▸ DATA TO USE
________

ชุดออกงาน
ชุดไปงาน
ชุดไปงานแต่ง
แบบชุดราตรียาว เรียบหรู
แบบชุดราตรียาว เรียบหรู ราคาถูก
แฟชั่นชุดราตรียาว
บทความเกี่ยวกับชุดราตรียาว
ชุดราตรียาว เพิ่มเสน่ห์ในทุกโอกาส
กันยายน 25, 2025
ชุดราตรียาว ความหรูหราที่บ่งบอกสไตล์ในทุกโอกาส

________

▸ ASSIGNMENT
Each line of the listing should be retyped exactly, with nothing left out.

▸ ANSWER FOR THE TASK
ชุดออกงาน
ชุดไปงาน
ชุดไปงานแต่ง
แบบชุดราตรียาว เรียบหรู
แบบชุดราตรียาว เรียบหรู ราคาถูก
แฟชั่นชุดราตรียาว
บทความเกี่ยวกับชุดราตรียาว
ชุดราตรียาว เพิ่มเสน่ห์ในทุกโอกาส
กันยายน 25, 2025
ชุดราตรียาว ความหรูหราที่บ่งบอกสไตล์ในทุกโอกาส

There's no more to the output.